Segment Open
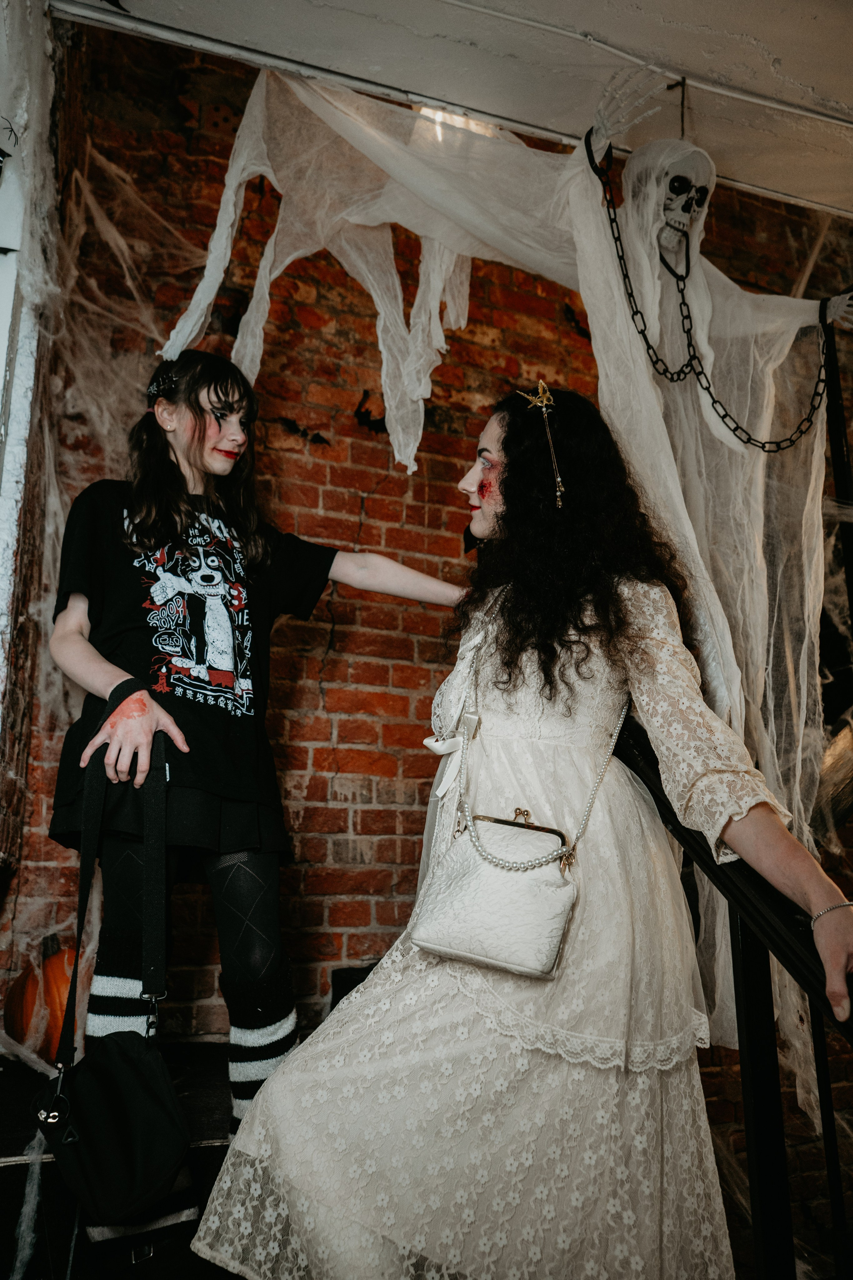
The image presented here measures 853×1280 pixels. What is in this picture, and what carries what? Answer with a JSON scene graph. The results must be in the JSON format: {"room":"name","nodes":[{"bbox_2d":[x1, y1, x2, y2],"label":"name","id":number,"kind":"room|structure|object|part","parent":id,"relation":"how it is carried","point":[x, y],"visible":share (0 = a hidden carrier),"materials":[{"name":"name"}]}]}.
{"room":"staircase","nodes":[
{"label":"staircase","id":0,"kind":"room"},
{"bbox_2d":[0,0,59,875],"label":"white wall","id":1,"kind":"structure","parent":0,"point":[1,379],"materials":[{"name":"white paint"}]},
{"bbox_2d":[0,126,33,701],"label":"frame","id":2,"kind":"structure","parent":1,"relation":"in","point":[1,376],"materials":[{"name":"white"}]},
{"bbox_2d":[0,1038,247,1279],"label":"staircase","id":3,"kind":"structure","parent":0,"point":[6,1145],"materials":[{"name":"black"}]},
{"bbox_2d":[3,932,76,1059],"label":"pumpkin","id":4,"kind":"object","parent":3,"relation":"on","point":[65,985],"visible":0.53,"materials":[{"name":"orange"}]},
{"bbox_2d":[48,348,471,1247],"label":"woman","id":5,"kind":"object","parent":3,"relation":"on","point":[217,464],"visible":0.89},
{"bbox_2d":[36,731,190,1231],"label":"black handbag","id":6,"kind":"object","parent":5,"relation":"hanging from","point":[165,1178],"visible":0.98,"materials":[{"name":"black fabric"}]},
{"bbox_2d":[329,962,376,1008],"label":"black box","id":7,"kind":"object","parent":3,"relation":"on","point":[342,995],"visible":0.16,"materials":[{"name":"black"}]},
{"bbox_2d":[188,385,852,1276],"label":"woman","id":8,"kind":"object","parent":3,"relation":"on","point":[404,995],"visible":0.94},
{"bbox_2d":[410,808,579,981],"label":"handbag","id":9,"kind":"object","parent":8,"relation":"hanging from","point":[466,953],"visible":0.98,"materials":[{"name":"leather"}]},
{"label":"handle","id":10,"kind":"part","parent":9,"relation":"part of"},
{"bbox_2d":[613,706,852,1276],"label":"stair railing","id":11,"kind":"object","parent":3,"relation":"on","point":[735,978],"visible":0.81,"materials":[{"name":"black metal"}]},
{"bbox_2d":[821,300,852,625],"label":"metal pole","id":12,"kind":"object","parent":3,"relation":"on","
Segment Closed
> _How to complete this task_
Set down every entry exactly; omit the pictures.

> _Reply_
The image presented here measures 853×1280 pixels. What is in this picture, and what carries what? Answer with a JSON scene graph. The results must be in the JSON format: {"room":"name","nodes":[{"bbox_2d":[x1, y1, x2, y2],"label":"name","id":number,"kind":"room|structure|object|part","parent":id,"relation":"how it is carried","point":[x, y],"visible":share (0 = a hidden carrier),"materials":[{"name":"name"}]}]}.
{"room":"staircase","nodes":[
{"label":"staircase","id":0,"kind":"room"},
{"bbox_2d":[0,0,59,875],"label":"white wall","id":1,"kind":"structure","parent":0,"point":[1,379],"materials":[{"name":"white paint"}]},
{"bbox_2d":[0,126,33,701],"label":"frame","id":2,"kind":"structure","parent":1,"relation":"in","point":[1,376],"materials":[{"name":"white"}]},
{"bbox_2d":[0,1038,247,1279],"label":"staircase","id":3,"kind":"structure","parent":0,"point":[6,1145],"materials":[{"name":"black"}]},
{"bbox_2d":[3,932,76,1059],"label":"pumpkin","id":4,"kind":"object","parent":3,"relation":"on","point":[65,985],"visible":0.53,"materials":[{"name":"orange"}]},
{"bbox_2d":[48,348,471,1247],"label":"woman","id":5,"kind":"object","parent":3,"relation":"on","point":[217,464],"visible":0.89},
{"bbox_2d":[36,731,190,1231],"label":"black handbag","id":6,"kind":"object","parent":5,"relation":"hanging from","point":[165,1178],"visible":0.98,"materials":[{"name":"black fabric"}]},
{"bbox_2d":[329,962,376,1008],"label":"black box","id":7,"kind":"object","parent":3,"relation":"on","point":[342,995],"visible":0.16,"materials":[{"name":"black"}]},
{"bbox_2d":[188,385,852,1276],"label":"woman","id":8,"kind":"object","parent":3,"relation":"on","point":[404,995],"visible":0.94},
{"bbox_2d":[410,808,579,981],"label":"handbag","id":9,"kind":"object","parent":8,"relation":"hanging from","point":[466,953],"visible":0.98,"materials":[{"name":"leather"}]},
{"label":"handle","id":10,"kind":"part","parent":9,"relation":"part of"},
{"bbox_2d":[613,706,852,1276],"label":"stair railing","id":11,"kind":"object","parent":3,"relation":"on","point":[735,978],"visible":0.81,"materials":[{"name":"black metal"}]},
{"bbox_2d":[821,300,852,625],"label":"metal pole","id":12,"kind":"object","parent":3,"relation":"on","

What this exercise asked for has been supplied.